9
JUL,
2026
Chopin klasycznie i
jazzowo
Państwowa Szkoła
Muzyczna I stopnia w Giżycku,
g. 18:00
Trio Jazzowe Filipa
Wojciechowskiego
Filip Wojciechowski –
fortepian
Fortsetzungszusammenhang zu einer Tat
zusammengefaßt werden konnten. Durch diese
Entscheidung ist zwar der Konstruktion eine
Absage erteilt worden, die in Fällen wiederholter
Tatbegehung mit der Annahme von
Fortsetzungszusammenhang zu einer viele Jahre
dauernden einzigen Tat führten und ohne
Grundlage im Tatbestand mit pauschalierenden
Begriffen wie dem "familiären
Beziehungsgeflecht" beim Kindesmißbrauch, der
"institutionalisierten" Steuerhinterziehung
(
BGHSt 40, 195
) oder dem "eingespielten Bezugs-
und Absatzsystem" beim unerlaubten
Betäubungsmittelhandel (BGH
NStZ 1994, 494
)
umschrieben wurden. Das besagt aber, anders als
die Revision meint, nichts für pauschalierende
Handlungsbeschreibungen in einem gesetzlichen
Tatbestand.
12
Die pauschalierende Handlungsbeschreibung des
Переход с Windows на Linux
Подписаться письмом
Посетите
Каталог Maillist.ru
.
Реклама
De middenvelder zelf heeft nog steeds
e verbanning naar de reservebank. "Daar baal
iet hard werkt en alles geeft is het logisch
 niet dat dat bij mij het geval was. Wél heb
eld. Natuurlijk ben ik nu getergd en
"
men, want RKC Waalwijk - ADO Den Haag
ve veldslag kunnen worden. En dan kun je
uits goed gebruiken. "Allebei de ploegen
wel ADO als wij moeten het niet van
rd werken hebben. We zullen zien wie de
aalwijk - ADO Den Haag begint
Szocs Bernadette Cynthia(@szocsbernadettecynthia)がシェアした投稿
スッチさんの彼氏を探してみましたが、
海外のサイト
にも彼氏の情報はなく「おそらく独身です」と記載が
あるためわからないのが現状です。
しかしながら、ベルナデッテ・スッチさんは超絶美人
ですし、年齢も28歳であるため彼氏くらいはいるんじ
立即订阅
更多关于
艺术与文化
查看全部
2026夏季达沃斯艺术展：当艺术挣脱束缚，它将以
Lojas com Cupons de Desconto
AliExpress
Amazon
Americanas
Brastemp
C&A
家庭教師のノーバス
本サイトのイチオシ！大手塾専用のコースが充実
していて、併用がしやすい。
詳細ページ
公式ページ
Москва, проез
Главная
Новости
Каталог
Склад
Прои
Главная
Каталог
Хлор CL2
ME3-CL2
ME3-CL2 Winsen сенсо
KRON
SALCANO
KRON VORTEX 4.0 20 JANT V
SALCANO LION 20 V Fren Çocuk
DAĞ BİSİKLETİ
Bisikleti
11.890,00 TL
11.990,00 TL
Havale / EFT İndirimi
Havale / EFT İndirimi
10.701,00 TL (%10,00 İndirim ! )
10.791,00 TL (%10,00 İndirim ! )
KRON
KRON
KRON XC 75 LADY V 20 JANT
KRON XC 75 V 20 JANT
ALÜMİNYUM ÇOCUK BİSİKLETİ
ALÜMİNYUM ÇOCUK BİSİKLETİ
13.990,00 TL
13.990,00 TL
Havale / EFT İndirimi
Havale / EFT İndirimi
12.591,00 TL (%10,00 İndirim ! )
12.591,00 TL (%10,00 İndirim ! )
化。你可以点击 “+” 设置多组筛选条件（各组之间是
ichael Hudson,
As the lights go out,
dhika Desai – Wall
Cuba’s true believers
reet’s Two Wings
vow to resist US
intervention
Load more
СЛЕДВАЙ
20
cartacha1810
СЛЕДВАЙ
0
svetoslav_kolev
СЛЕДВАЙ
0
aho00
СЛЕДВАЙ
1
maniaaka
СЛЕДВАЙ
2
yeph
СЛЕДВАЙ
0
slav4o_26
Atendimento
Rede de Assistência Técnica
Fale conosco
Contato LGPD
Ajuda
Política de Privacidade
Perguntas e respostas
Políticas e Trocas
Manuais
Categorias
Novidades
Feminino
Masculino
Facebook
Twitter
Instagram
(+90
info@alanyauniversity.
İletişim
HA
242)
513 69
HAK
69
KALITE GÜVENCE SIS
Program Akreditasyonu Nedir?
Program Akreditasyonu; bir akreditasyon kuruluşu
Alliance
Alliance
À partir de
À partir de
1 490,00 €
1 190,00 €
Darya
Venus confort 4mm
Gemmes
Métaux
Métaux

┄┄┄┄┄┄┄┄┄┄

== WORK TO BE COMPLETED ==
Each line from the one with "cartacha1810" through the last line of the records above must be retyped exactly, and no other line may be given.

== RESPONSE ==
cartacha1810
СЛЕДВАЙ
0
svetoslav_kolev
СЛЕДВАЙ
0
aho00
СЛЕДВАЙ
1
maniaaka
СЛЕДВАЙ
2
yeph
СЛЕДВАЙ
0
slav4o_26
Atendimento
Rede de Assistência Técnica
Fale conosco
Contato LGPD
Ajuda
Política de Privacidade
Perguntas e respostas
Políticas e Trocas
Manuais
Categorias
Novidades
Feminino
Masculino
Facebook
Twitter
Instagram
(+90
info@alanyauniversity.
İletişim
HA
242)
513 69
HAK
69
KALITE GÜVENCE SIS
Program Akreditasyonu Nedir?
Program Akreditasyonu; bir akreditasyon kuruluşu
Alliance
Alliance
À partir de
À partir de
1 490,00 €
1 190,00 €
Darya
Venus confort 4mm
Gemmes
Métaux
Métaux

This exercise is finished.